Please take the lines from the one holding "left back paw: (755, 828)" through the one holding "right back paw: (892, 795)" in the data below and copy them exactly.

# GIVEN DATA
⟨

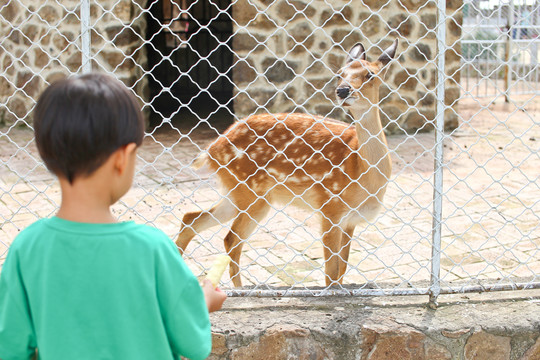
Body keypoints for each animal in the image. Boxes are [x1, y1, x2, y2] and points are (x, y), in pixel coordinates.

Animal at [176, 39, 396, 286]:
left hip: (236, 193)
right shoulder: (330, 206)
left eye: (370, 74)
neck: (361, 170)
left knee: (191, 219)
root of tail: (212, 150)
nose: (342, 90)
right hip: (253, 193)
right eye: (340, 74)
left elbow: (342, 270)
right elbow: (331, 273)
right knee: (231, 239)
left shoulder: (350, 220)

⟩
⟨

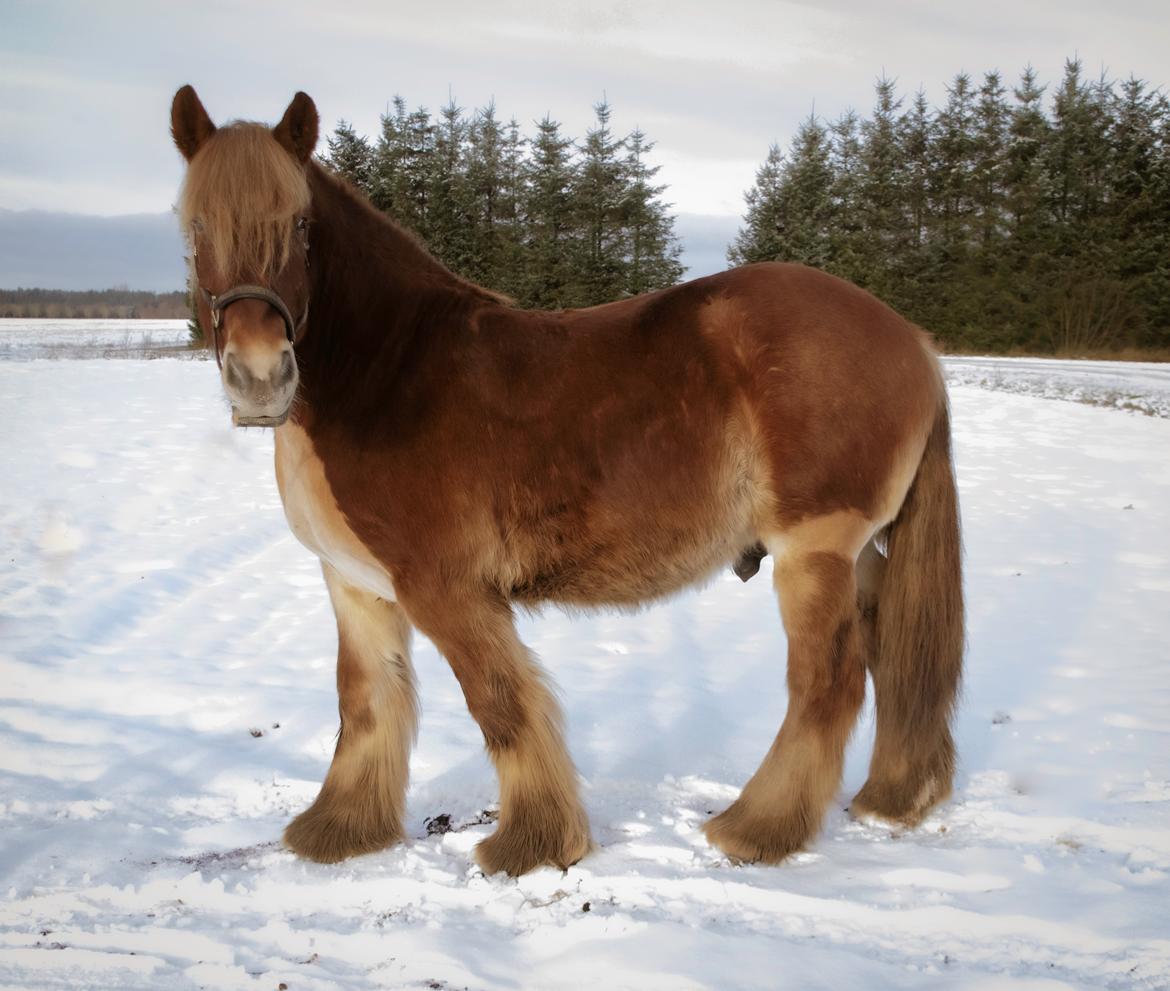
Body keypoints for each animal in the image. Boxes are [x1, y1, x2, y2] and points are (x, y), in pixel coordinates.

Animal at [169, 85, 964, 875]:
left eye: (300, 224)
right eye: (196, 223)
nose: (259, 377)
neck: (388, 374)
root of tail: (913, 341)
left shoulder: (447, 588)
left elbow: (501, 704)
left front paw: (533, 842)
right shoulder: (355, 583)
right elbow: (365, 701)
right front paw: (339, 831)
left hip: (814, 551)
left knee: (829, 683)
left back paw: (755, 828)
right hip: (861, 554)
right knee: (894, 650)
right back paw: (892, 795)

⟩

# ANSWER SPACE
left back paw: (755, 828)
right hip: (861, 554)
right knee: (894, 650)
right back paw: (892, 795)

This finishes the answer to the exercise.